As a 2L Ehret was co-chair of the LGBTQ Law Caucus, co-founder and chair of the Mental Illness and Disability Law Society, and events chair of the Rutgers Public Interest Law Foundation. In the Fall semester of her 2L year, she worked as a legal intern at Lambda Legal’s Transgender Rights Project. For her interest in public interest law, she was named one of the school’s Marsha Wenk Fellows and, as part of her fellowship, interned during the spring semester of her 2L year at the American Civil Liberties Union of New Jersey.

This summer Ehret is working as a 2014 Holley Law Fellow in the Washington, D.C. office of the National Gay and Lesbian Task Force.

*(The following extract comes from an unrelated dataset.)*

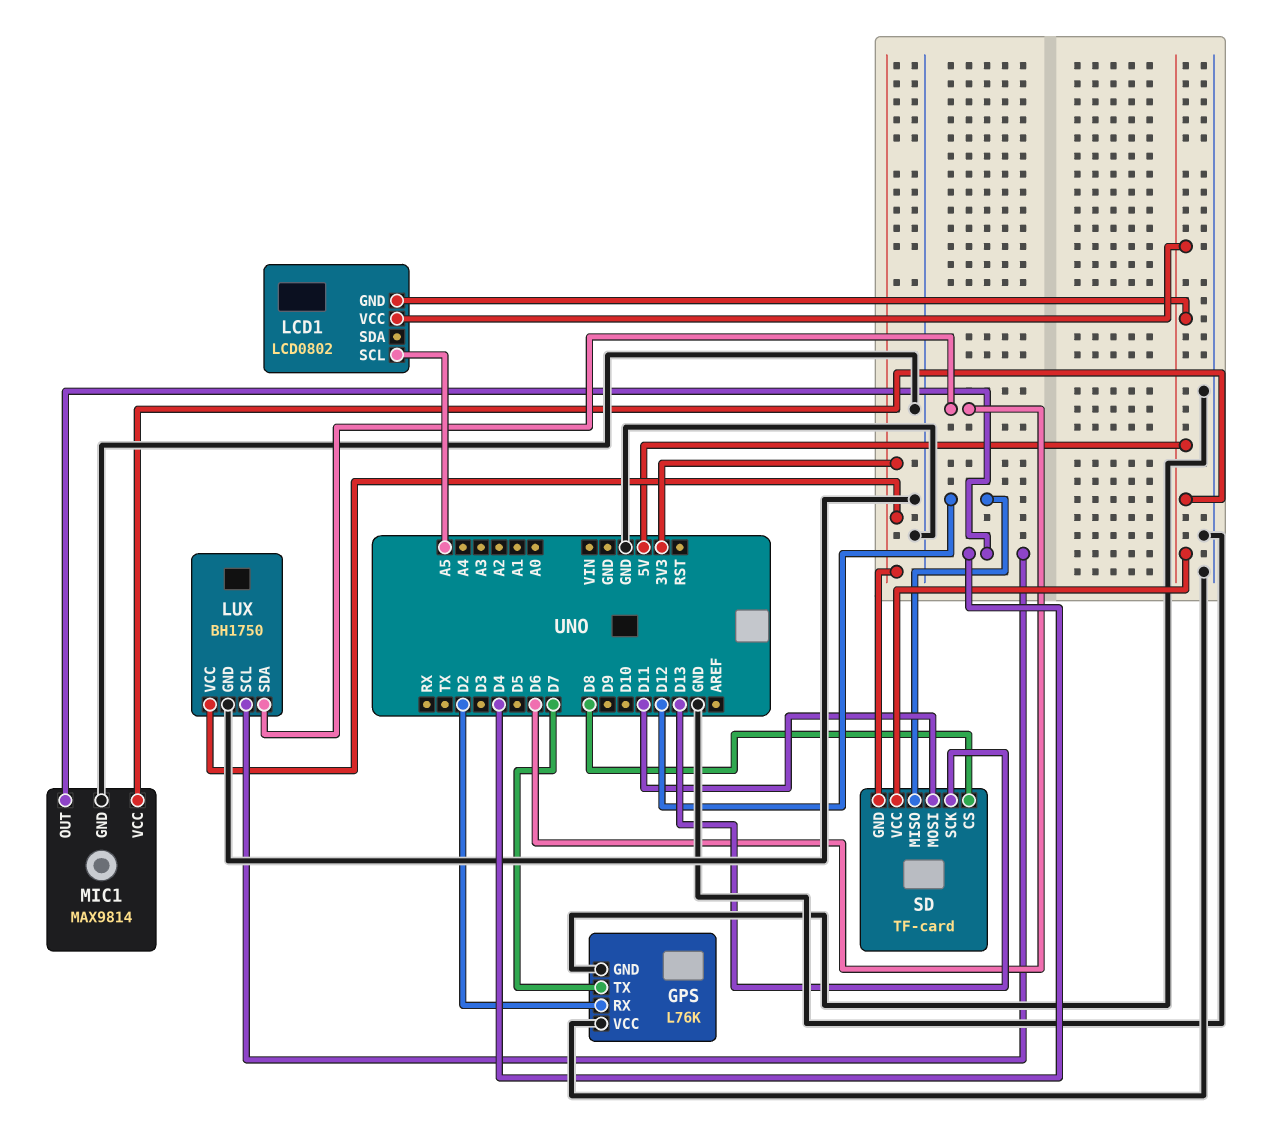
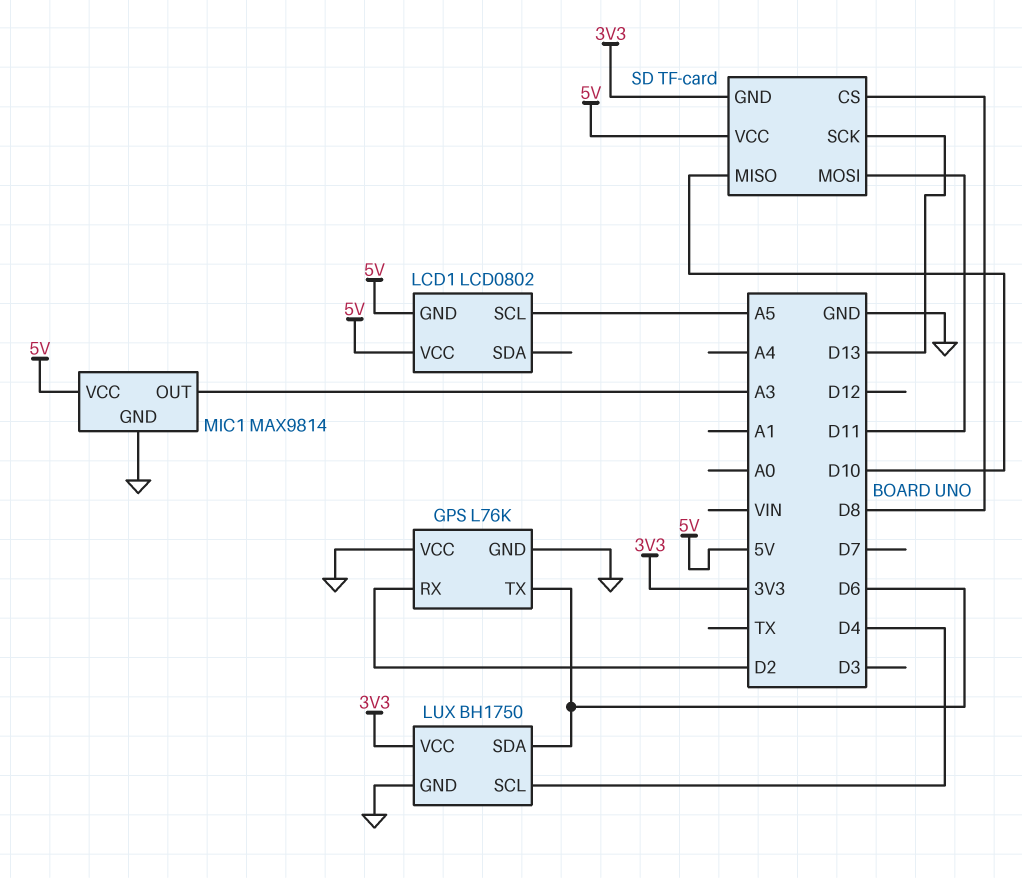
GPS pin TX: D7 -> D6
MIC1 pin OUT: D4 -> A3
SD pin MISO: D12 -> D10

She has been elected New Jersey Developments Editor of the Rutgers Law Review for the 2014-2015 academic year and her note, “Legal Loophole: How LGBTQ Nondiscrimination Laws Overlook the Partners of Transgender People,” has been accepted for publication in Volume 67:2 of the Rutgers Law Review. Ehret has been named a 2015 Eagleton Institute for Politics Governor’s Executive Fellow and a member of the Rutgers Public Interest Law Foundation’s board of directors. Outside of Rutgers, she is a member of the board of directors of the Rising Minds Foundation, a nonprofit that engages in social justice activism through the arts.